(REQUIRED ACTION):
Reproduce the records word for word, beginning at the line that contains "True or false: 258681" and continuing through the line that contains "Reading left to". Leave the pictures out.
THE RECORDS START
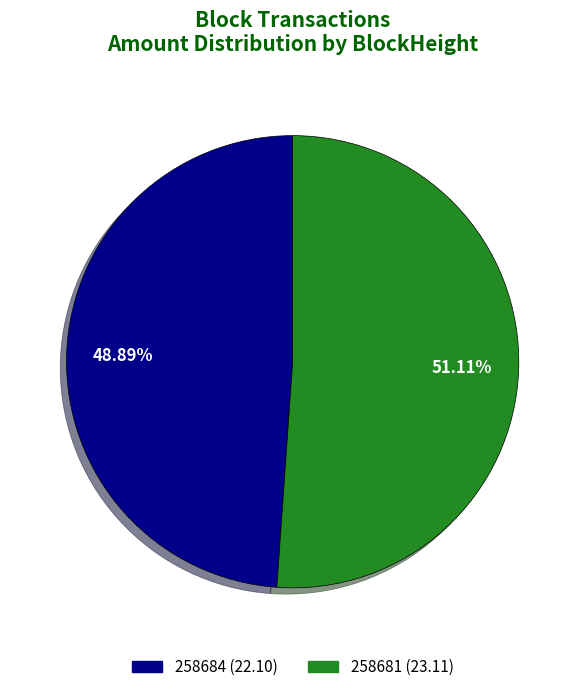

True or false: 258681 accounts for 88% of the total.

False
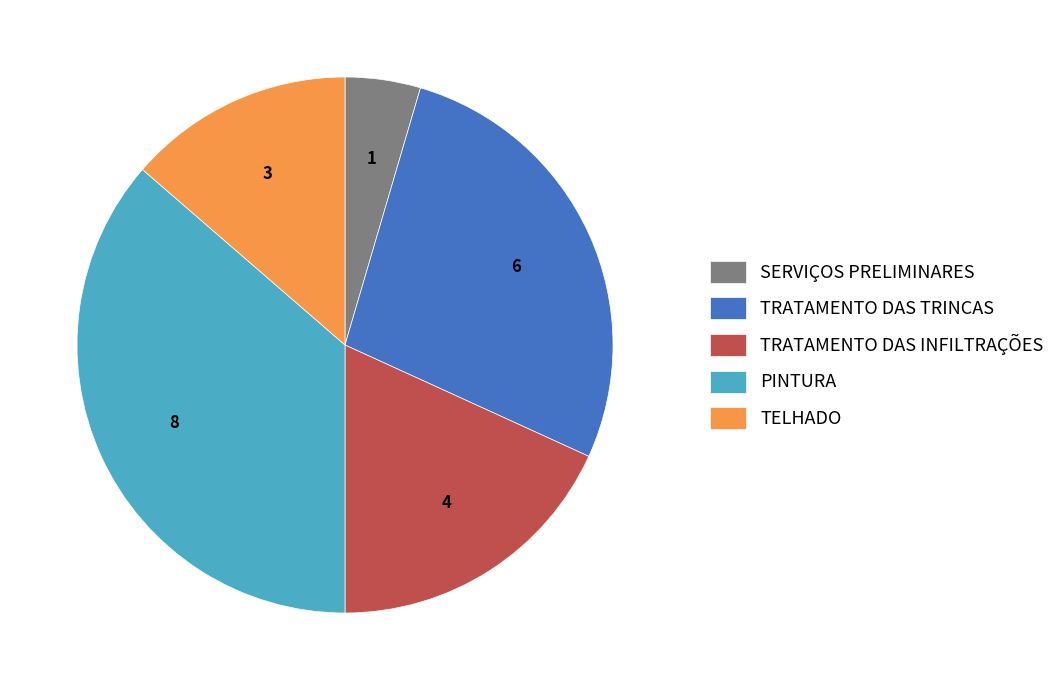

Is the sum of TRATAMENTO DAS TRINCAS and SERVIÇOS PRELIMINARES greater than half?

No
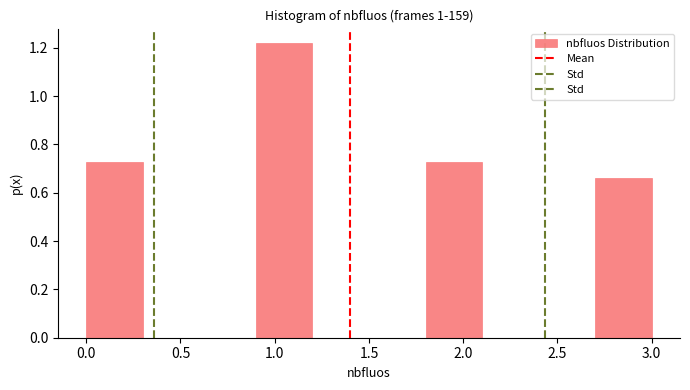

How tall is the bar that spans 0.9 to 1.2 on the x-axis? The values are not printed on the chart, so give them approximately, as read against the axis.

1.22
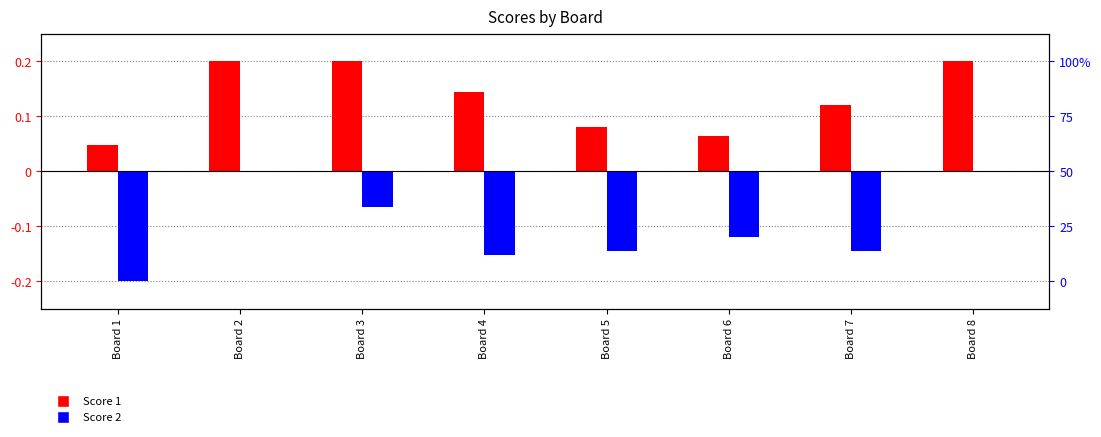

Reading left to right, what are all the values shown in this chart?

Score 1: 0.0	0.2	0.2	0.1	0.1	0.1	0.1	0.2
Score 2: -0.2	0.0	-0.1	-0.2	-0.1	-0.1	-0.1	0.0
THE RECORDS END
THE RECORDS START
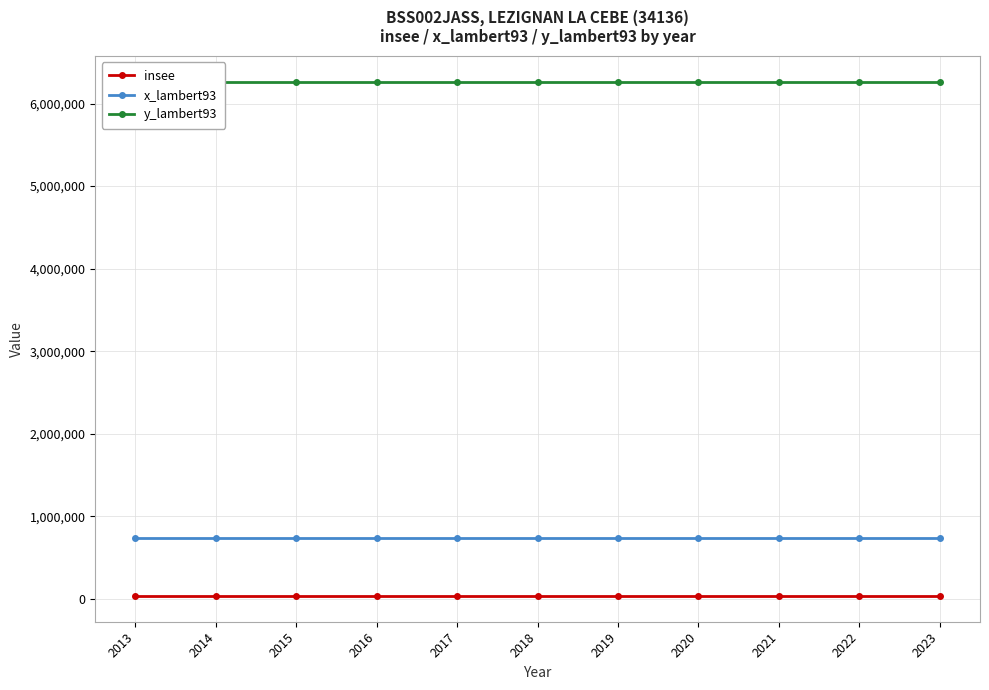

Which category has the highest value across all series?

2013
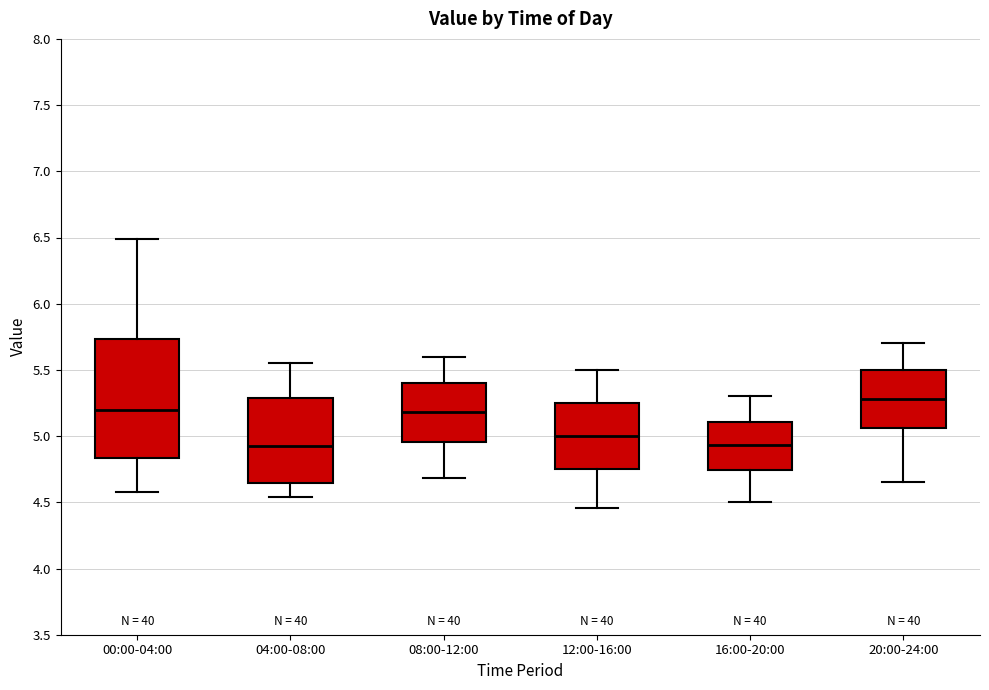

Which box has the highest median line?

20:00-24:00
THE RECORDS END
(EXERCISE RESULT):
True or false: 258681 accounts for 88% of the total.

False

Is the sum of TRATAMENTO DAS TRINCAS and SERVIÇOS PRELIMINARES greater than half?

No

How tall is the bar that spans 0.9 to 1.2 on the x-axis? The values are not printed on the chart, so give them approximately, as read against the axis.

1.22

Reading left to right, what are all the values shown in this chart?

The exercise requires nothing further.